My mother was in the manic state of her long-standing, crippling clinical depression--though I did not understand it all too well at the time. The rage was unleashed late summer of 1995, when in the cloud of cigarette smoke, in the twilight hour, I asked about my father. I wanted to believe he was a good man. Almost a mythical figure to me, he left Poland as a political refugee, searching for happiness in California. Through the efforts of the Red Cross for reunification of families, and it being the more relaxed climate of perestroika and glasnost, I first spoke English as a 5-year old. We stayed for only 4 months, my mom sick with Hepatitis A, jaundiced and lonely and unhappy in the poverty of her relationship, took me back to her paternal home in Poland-where no work ever awaited and the days were a slow progression of inertia.
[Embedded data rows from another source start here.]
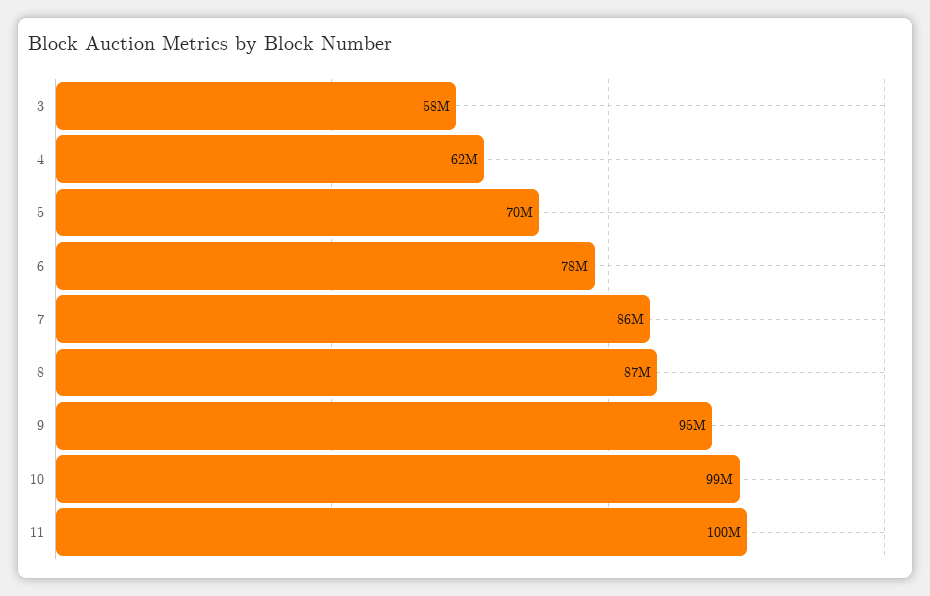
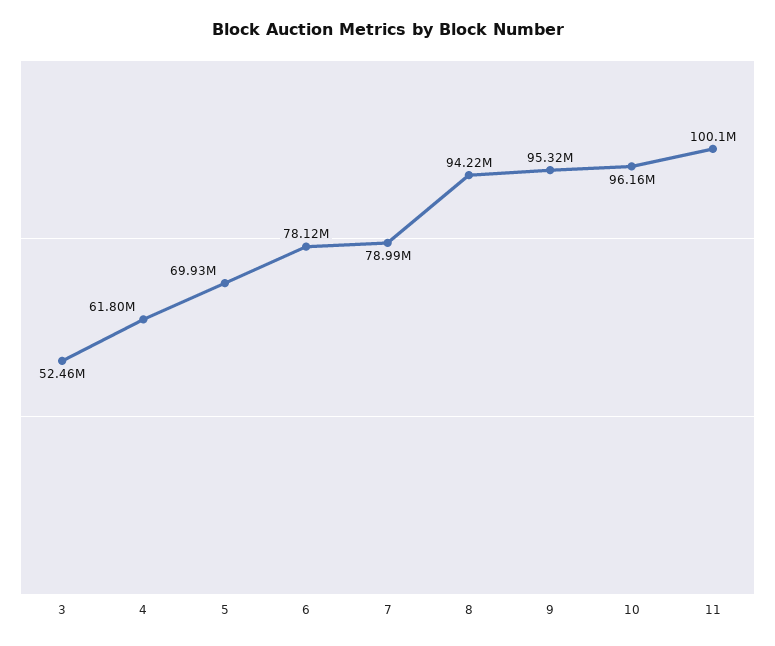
3: 58000000 -> 52460000
7: 86000000 -> 78990000
8: 87000000 -> 94220000
10: 99000000 -> 96160000

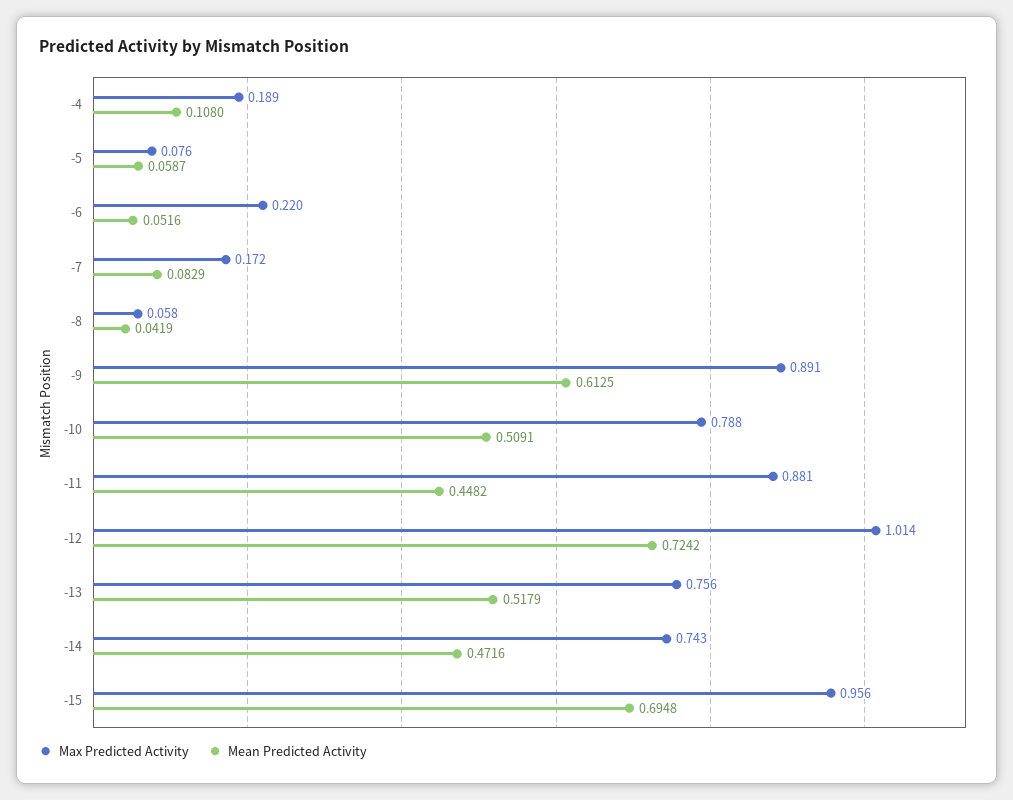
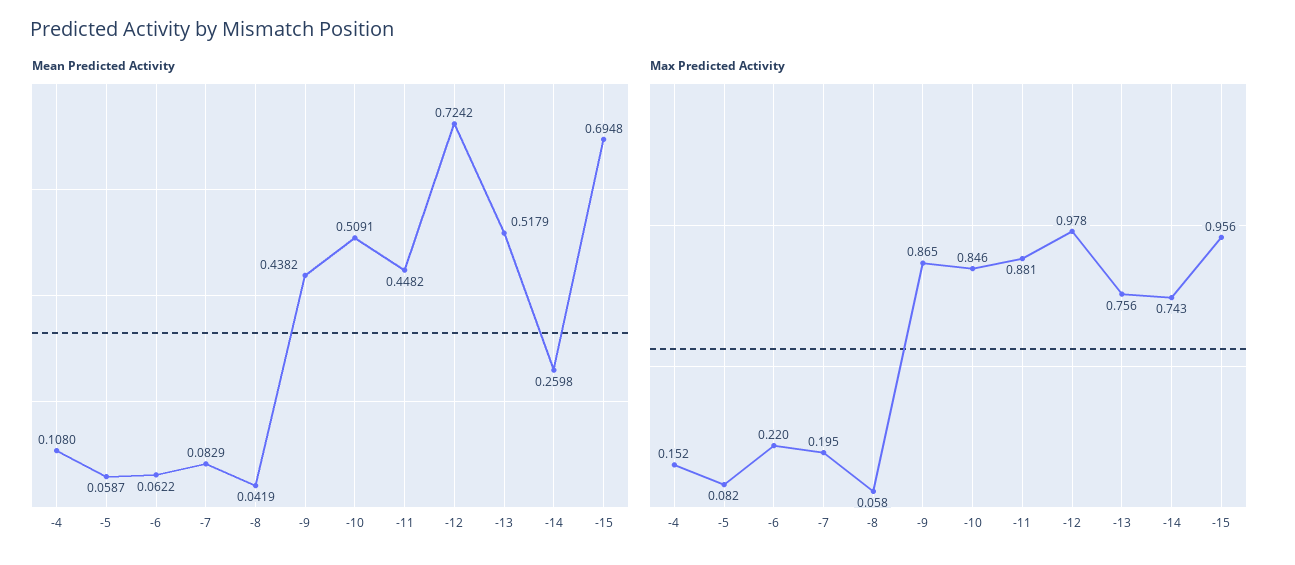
Max Predicted Activity, -4: 0.189 -> 0.152
Max Predicted Activity, -5: 0.076 -> 0.082
Mean Predicted Activity, -6: 0.0516 -> 0.0622
Max Predicted Activity, -7: 0.172 -> 0.195
Max Predicted Activity, -9: 0.891 -> 0.865
Mean Predicted Activity, -9: 0.6125 -> 0.4382
Max Predicted Activity, -10: 0.788 -> 0.846
Max Predicted Activity, -12: 1.014 -> 0.978
Mean Predicted Activity, -14: 0.4716 -> 0.2598

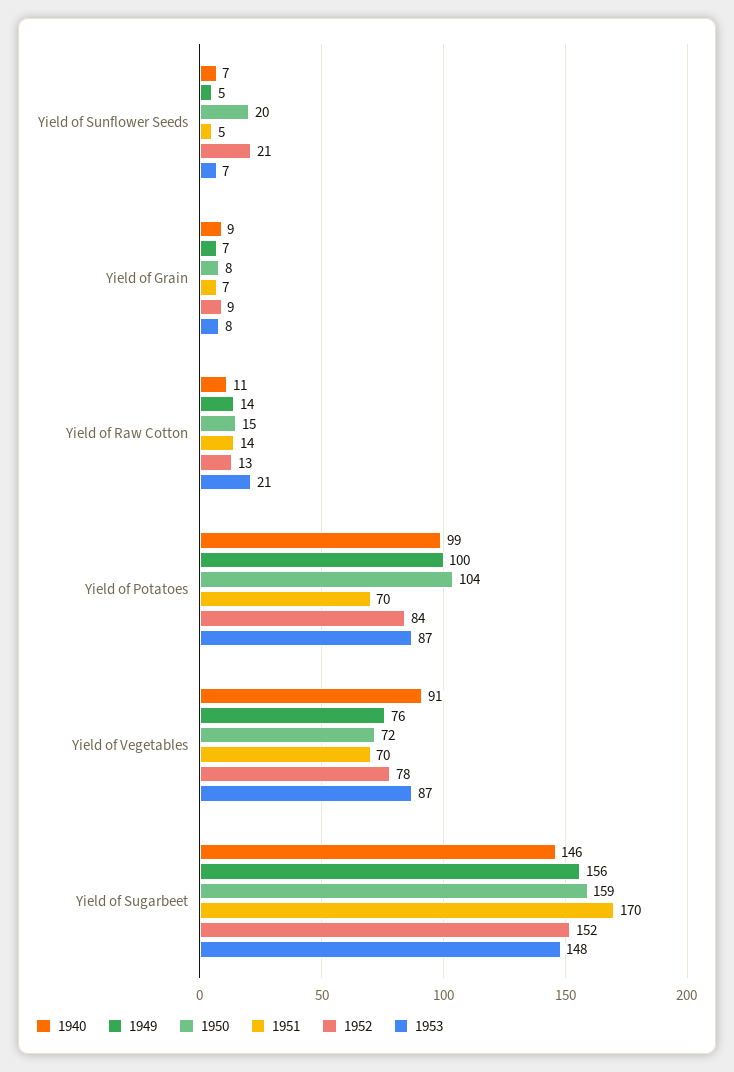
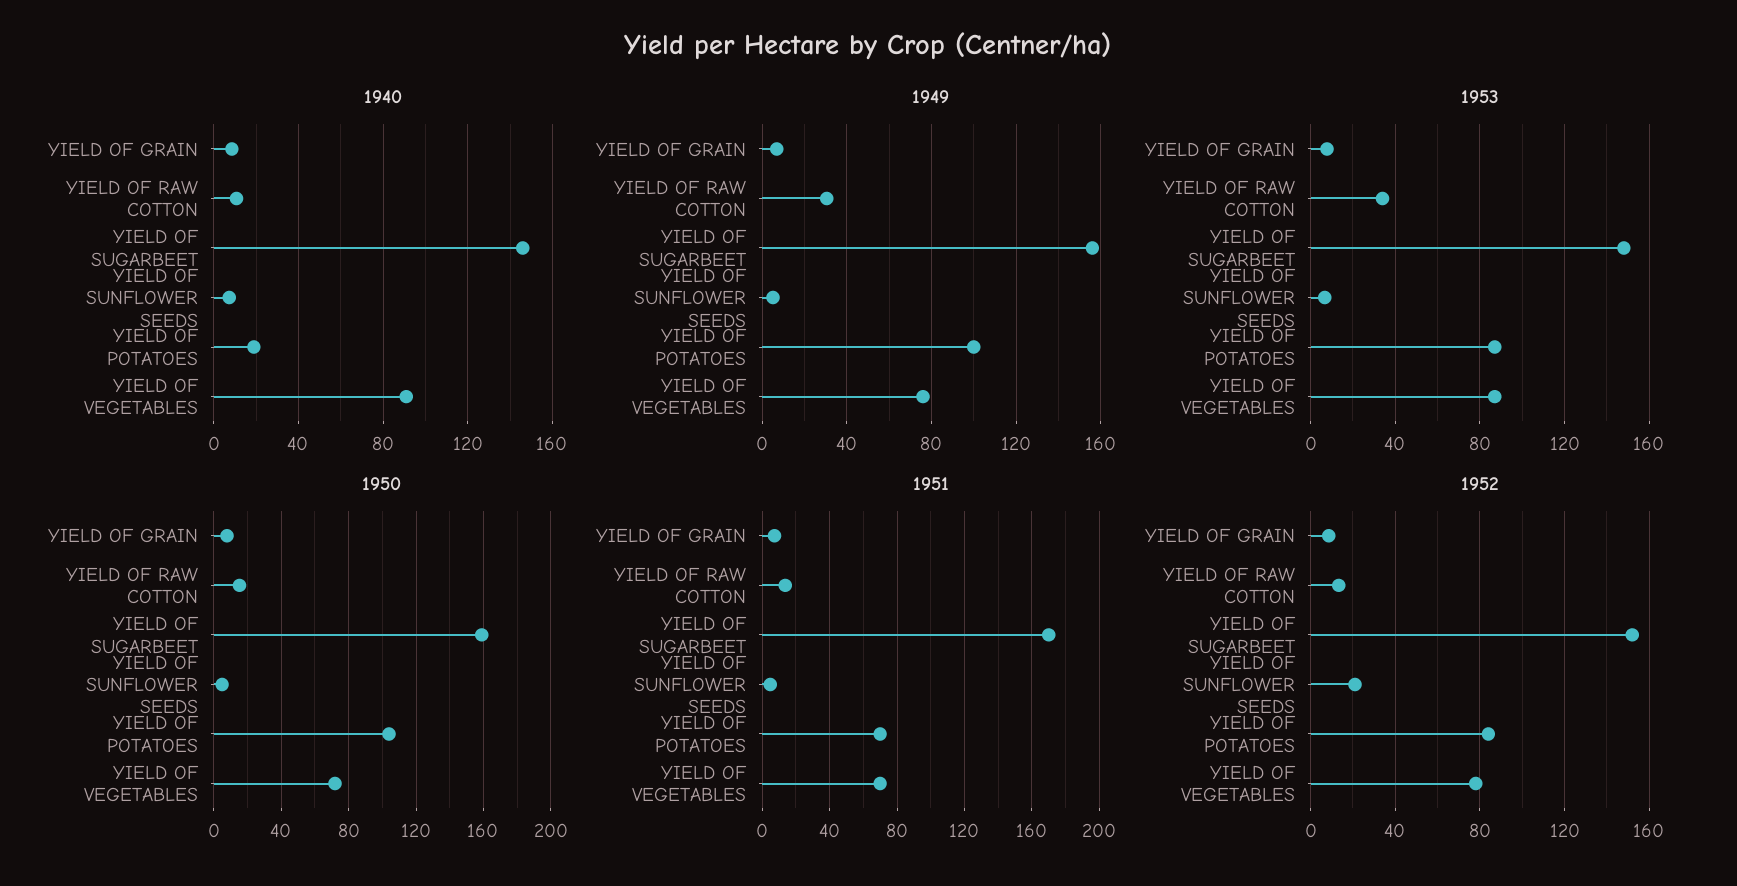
1950, Yield of Sunflower Seeds: 20 -> 5
1949, Yield of Raw Cotton: 14 -> 30
1953, Yield of Raw Cotton: 21 -> 35
1940, Yield of Potatoes: 99 -> 20

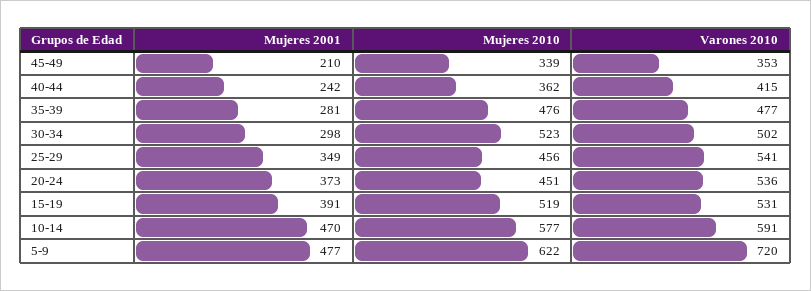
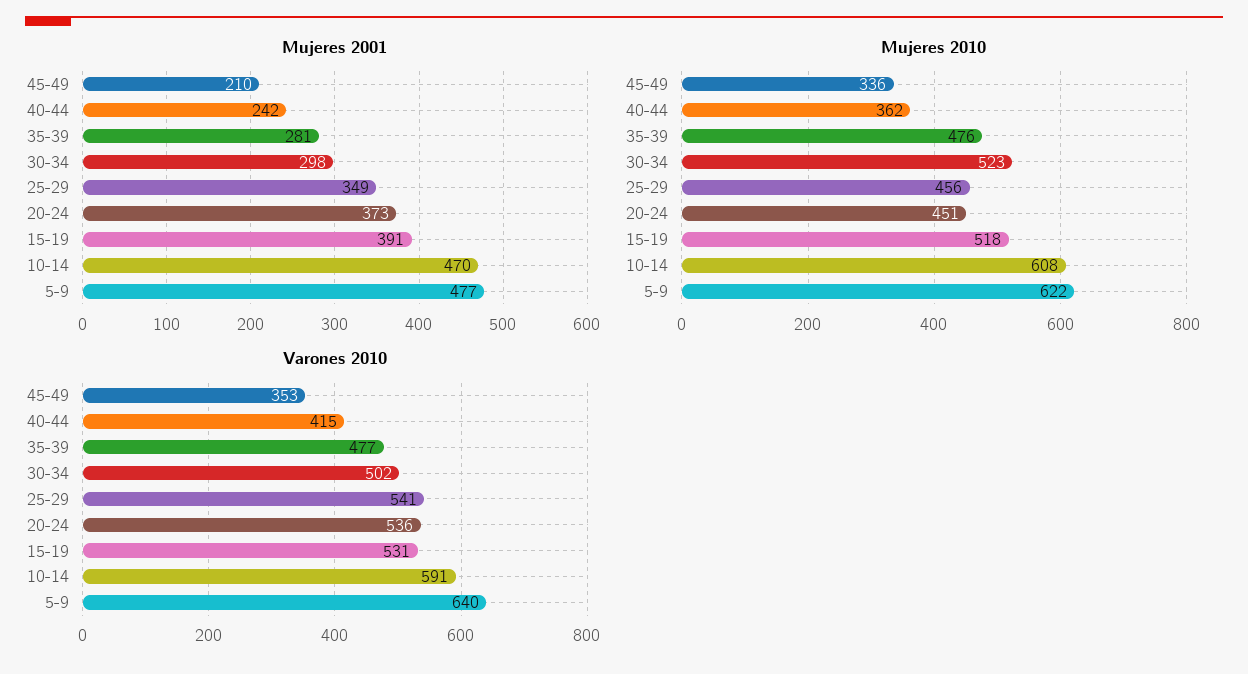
Mujeres 2010, 45-49: 339 -> 336
Mujeres 2010, 15-19: 519 -> 518
Mujeres 2010, 10-14: 577 -> 608
Varones 2010, 5-9: 720 -> 640

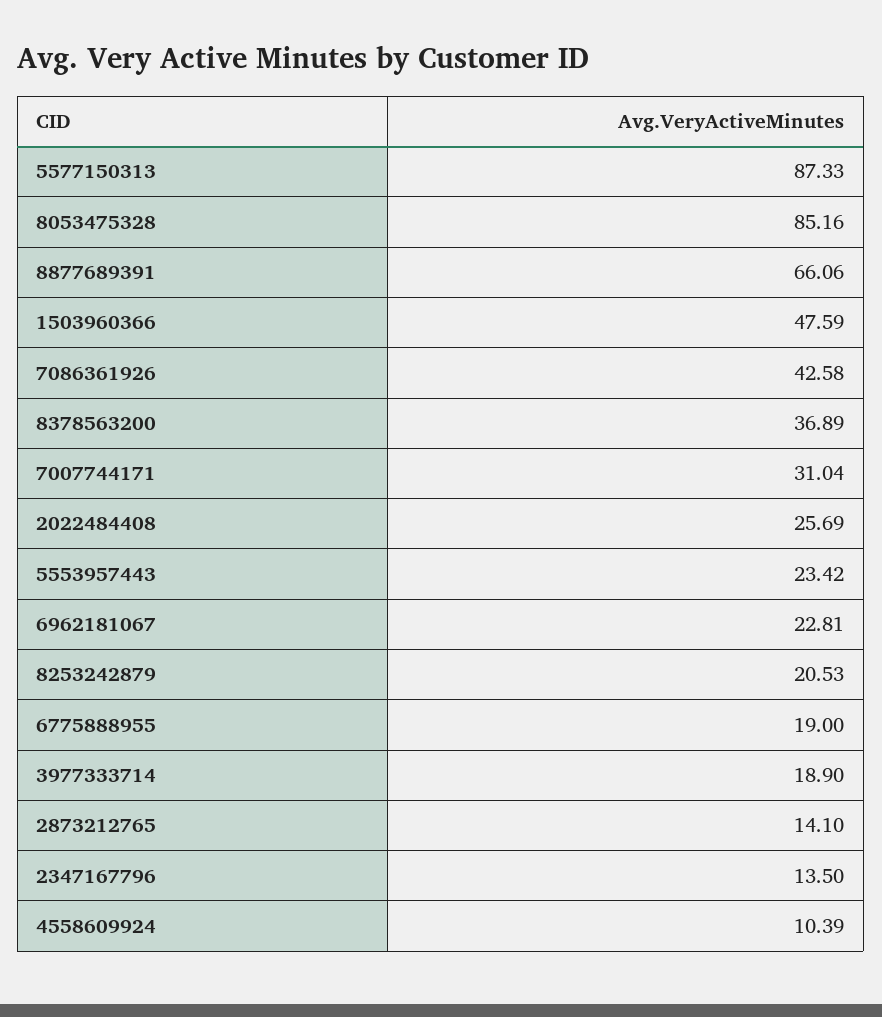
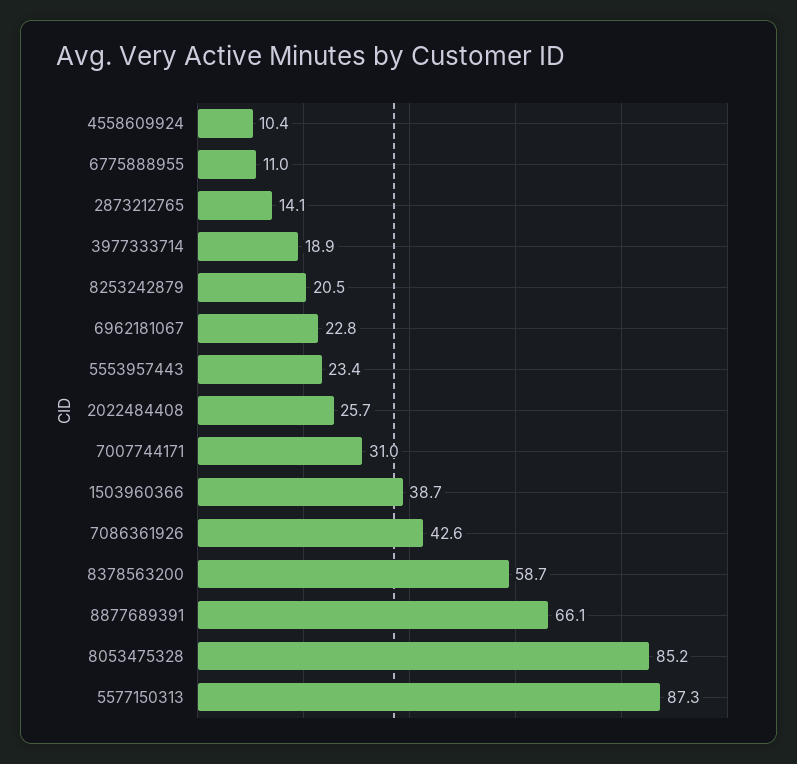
1503960366: 47.59 -> 38.7
8378563200: 36.89 -> 58.7
6775888955: 19 -> 11
2347167796: 13.5 -> none

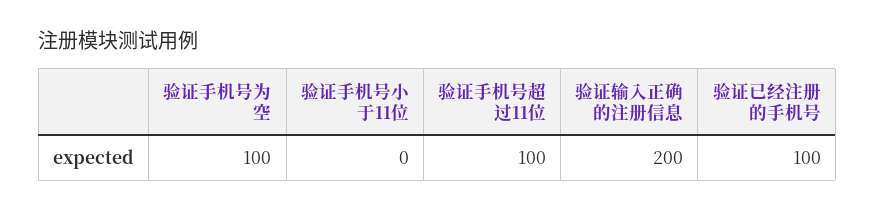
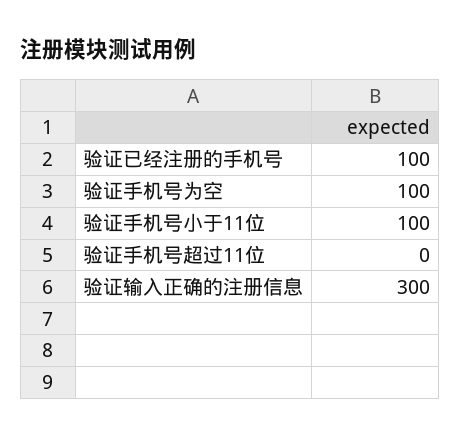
验证手机号小于11位: 0 -> 100
验证手机号超过11位: 100 -> 0
验证输入正确的注册信息: 200 -> 300

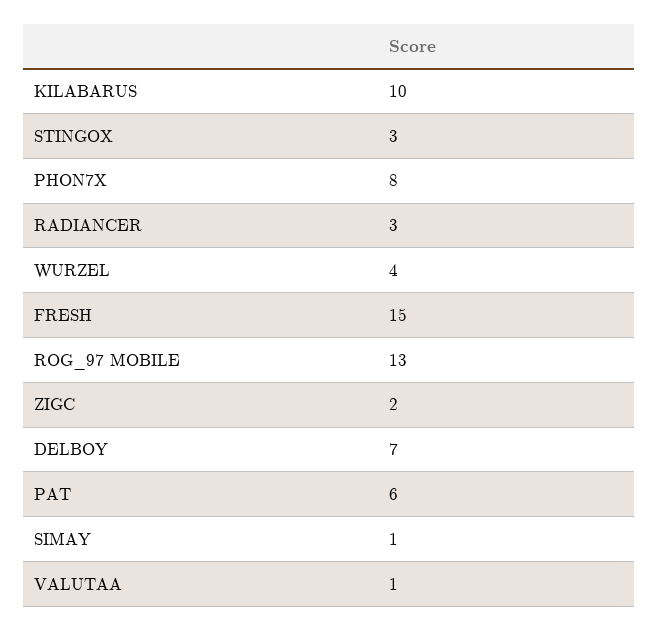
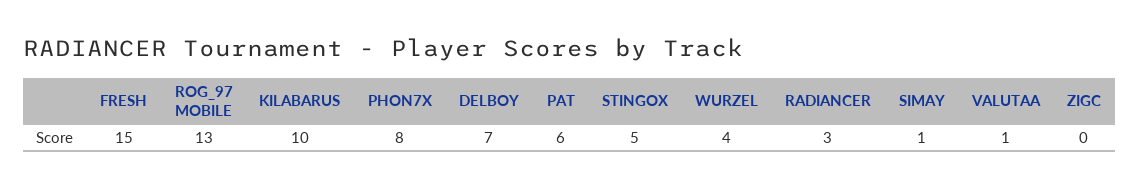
STINGOX: 3 -> 5
ZIGC: 2 -> 0

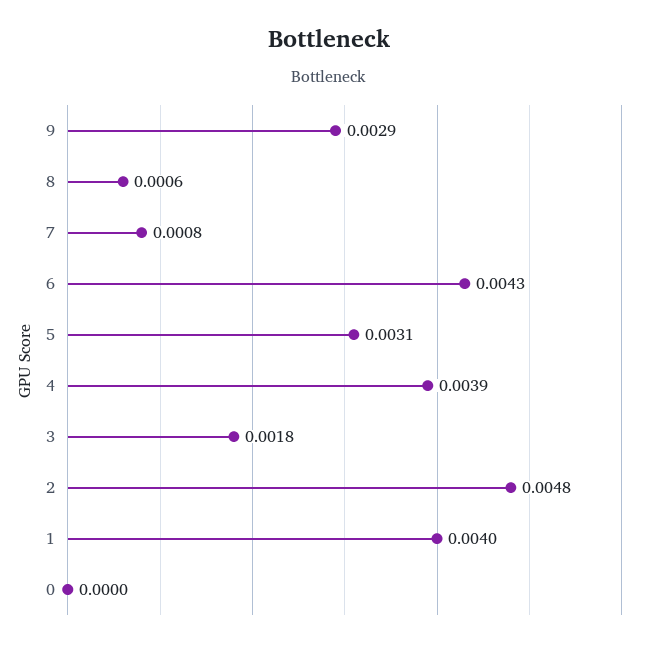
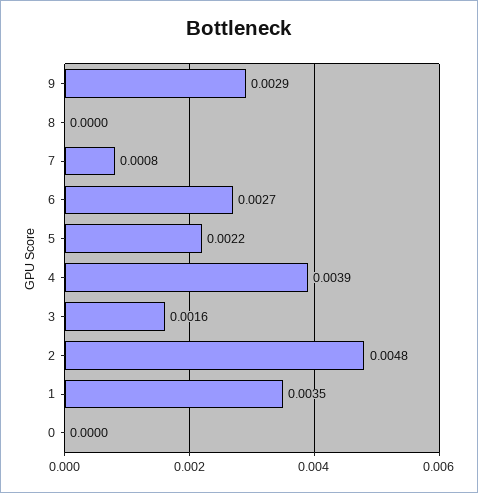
8: 0.0006 -> 0
6: 0.0043 -> 0.0027
5: 0.0031 -> 0.0022
3: 0.0018 -> 0.0016
1: 0.004 -> 0.0035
10 years later, I came back. My mother fought to prevent my departure. Months of yelling rants, on one occasion a flying vase, a lighter threatening to light the bedspread, a cover of a pan cold and powerful--the first and only sensation of blood obstructing nasal air passages. Sometimes instead of the noise, a threatening silence. All I wanted to do was leave. Not only my sad and angry mother, but the entire country of failed insurrections and lost wars and pain. My father was my ticket out, a shelter in the wild west of my imagination. And if nothing else, he got me out. On the last day in Poland, I drank a lot of orange juice at the market cafes. It was the liquid of my hope. Moments before take off, I thought of the language that I no longer knew and the one I was leaving behind. All you need is love was my anthem and 20 years since arriving in America, for the second time, on the Hawaiian Islands, I know all you need is love--but this time first and foremost for yourself.